# SQL Part 3 Exercises Joins

This notebook works with the BooksDB dataset.  

**Questions 1-4** focus on how joins work in a more general sense.  If you are not sure how to best answer the questions, try manipulating the queries by changing the order of joins, the length of the TOP, or how they are ordered.  

> <span style="background-color: rgba(127, 127, 127, 0.1);"><i>Note</i>: If some of the queries are not returning quickly, you can try closing and restarting azure data studio after a few minutes.</span>

In **questions 5-8**, you will be asked to join tables to find results about titles, tags, and the books users want to read.

As you go through the questions, you will see 'Minimum Desired Output'.  This will provide you with the bare minimum columns needed to answer the questions.  When you write the queries, add as many additional columns as you need to best find your answers.

## **QUESTION 1:**  Exploring a LEFT JOIN using the **books** and **to\_read** tables

The code block below has been commented out. To answer this question, you will need to uncomment it by removing the **/\*** (line 1) and **\*/** (line 16).

**Part A:** Look at Query 1, which table is the 'Left' table and which is the 'Right'?

> Your Answer:   
> The left table is books for short, or more accurately for our t-sql azure situation: BooksBD.dbo.books - which has an alias of b  
> The right table is the to\_read table, or BooksDB.dbo.to\_read - which has an alias of tr

**Part B:** Using table 2, answer the following questions: 

- When we added a  '**WHERE tr.user\_id IS NOT NULL'** clause (line 14), how did the table change?  Why?

> Your Answer:
> 
> When we add 'where tr.user\_id IS NOT NULL' the result has no NULL values which arose from the books in the books table that have high ratings, but do not appear in the to be read table (to\_read / tr) - the table with no nulls only consists of the title Four Blondes and The Emporer's, and no rows / records that only have a high rating but don't appear on the to be read table.

In [1]:

-- Query 1: LEFT JOIN 
SELECT TOP 50 b.title, b.average_rating, b.books_count,tr.user_id, tr.book_id
FROM BooksDB.dbo.books AS b
LEFT JOIN BooksDB.dbo.to_read AS tr
ON b.best_book_id = tr.book_id
ORDER BY b.average_rating;

-- Query 2: LEFT JOIN USING 'IS NOT NULL'
SELECT TOP 50 b.title, b.average_rating, b.books_count,tr.user_id, tr.book_id
FROM BooksDB.dbo.books AS b
LEFT JOIN BooksDB.dbo.to_read AS tr
ON b.best_book_id = tr.book_id
WHERE tr.user_id IS NOT NULL
ORDER BY b.average_rating;


title,average_rating,books_count,user_id,book_id
One Night at the Call Center,2.47,25,,
The Almost Moon,2.67,63,,
The Finkler Question,2.76,45,,
Four Blondes,2.8,57,449.0,6613.0
Four Blondes,2.8,57,1378.0,6613.0
Four Blondes,2.8,57,6465.0,6613.0
Four Blondes,2.8,57,6700.0,6613.0
Four Blondes,2.8,57,7830.0,6613.0
Four Blondes,2.8,57,10085.0,6613.0
Four Blondes,2.8,57,16298.0,6613.0


title,average_rating,books_count,user_id,book_id
Four Blondes,2.8,57,449,6613
Four Blondes,2.8,57,1378,6613
Four Blondes,2.8,57,6465,6613
Four Blondes,2.8,57,6700,6613
Four Blondes,2.8,57,7830,6613
Four Blondes,2.8,57,10085,6613
Four Blondes,2.8,57,16298,6613
Four Blondes,2.8,57,16845,6613
Four Blondes,2.8,57,17470,6613
Four Blondes,2.8,57,19763,6613


## **QUESTION 2:** Exploring **RIGHT** joins with the **books** and **to\_read** tables

You will need to uncomment the Query to answer the question.

▶ **Extracted records**
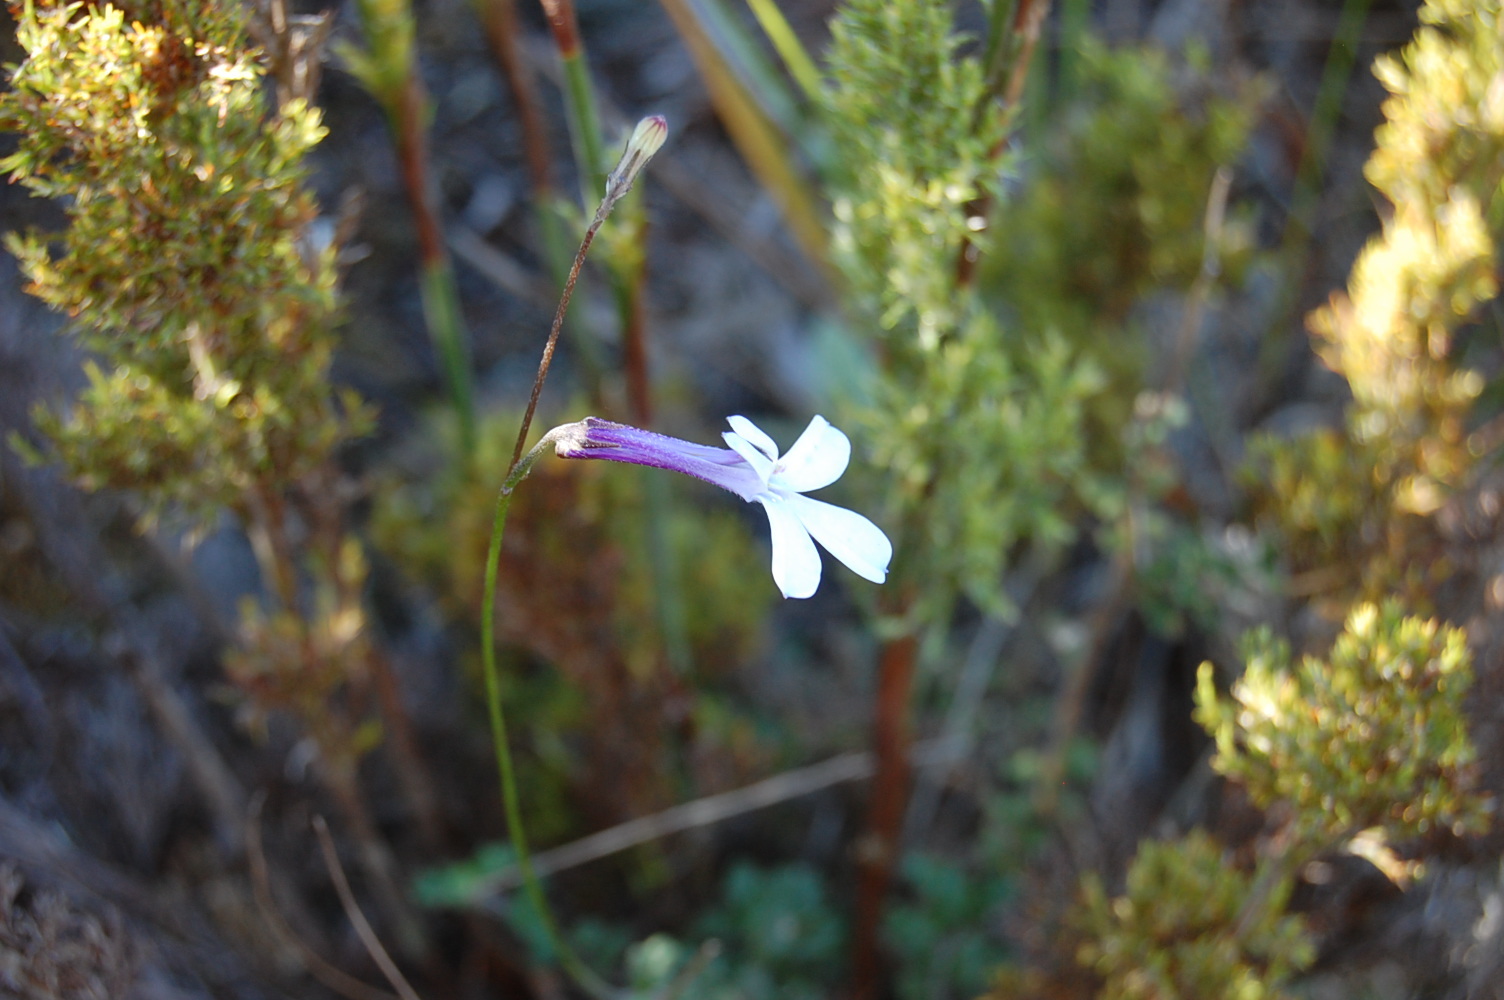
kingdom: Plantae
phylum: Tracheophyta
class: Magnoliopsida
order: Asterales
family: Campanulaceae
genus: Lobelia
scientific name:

▶ **Set tasks**
1. Replace "Minimum Desired Output" with "Minimum Expected Output" in the SQL joins exercise, and give its text from "As you go through" up to and including "and **\*/** (line 16).".
2. Write the next part of the SQL joins exercise, picking up right after its final line.

▶ **Set of answers**
1.
As you go through the questions, you will see 'Minimum Expected Output'.  This will provide you with the bare minimum columns needed to answer the questions.  When you write the queries, add as many additional columns as you need to best find your answers.

## **QUESTION 1:**  Exploring a LEFT JOIN using the **books** and **to\_read** tables

The code block below has been commented out. To answer this question, you will need to uncomment it by removing the **/\*** (line 1) and **\*/** (line 16).

2.
**Part A:** Looking at the query, which table is the 'Left' and which is the 'Right'?

> Your Answer:
> 
> The left table is the books table - BooksDB.dbo.books with alias B  
> The right table is the to\_read table - BooksDB.dbo.to\_read with alias tr

**Part B:** How do the RIGHT-joined tables differ from the LEFT-joined tables in Question 1?  

> Your Answer:
> 
> Right joined tables end up with nulls on the left because the anchoring table is on the left
> 
> The table below is  
> the top 300 titles, with columns / fields  
> from the b - books table - title, average\_rating, books\_count  
> and from the tr - to\_read table - user\_id & book\_id  
> 
> The difference between the two queries is the inclusion of rows from either the left table or the right table, and the presence of null values in the columns from the non-matching table.   
>   
> If a book\_id from the to read table, doesn't have a matched id (primary and foreign ID)  from the books table, nulls are put into the row in the left (left table is books / b , right table is to\_read / tr)

In [2]:

-- Query 1: RIGHT JOIN
SELECT TOP 300 b.title, b.average_rating, b.books_count, tr.user_id, tr.book_id
FROM BooksDB.dbo.books AS b
RIGHT JOIN BooksDB.dbo.to_read AS tr
ON b.best_book_id = tr.book_id;


title,average_rating,books_count,user_id,book_id
Children of Dune (Dune Chronicles #3),3.9,116.0,1,112
,,,1,235
,,,1,533
,,,1,1198
,,,1,1874
,,,1,2058
,,,1,3334
,,,2,4
,,,2,11
The Ultimate Hitchhiker's Guide to the Galaxy,4.37,32.0,2,13


## **QUESTION 3:** Exploring FULL JOINS with the **books** and **to\_read** tables

You will need to uncomment the Query to answer the question.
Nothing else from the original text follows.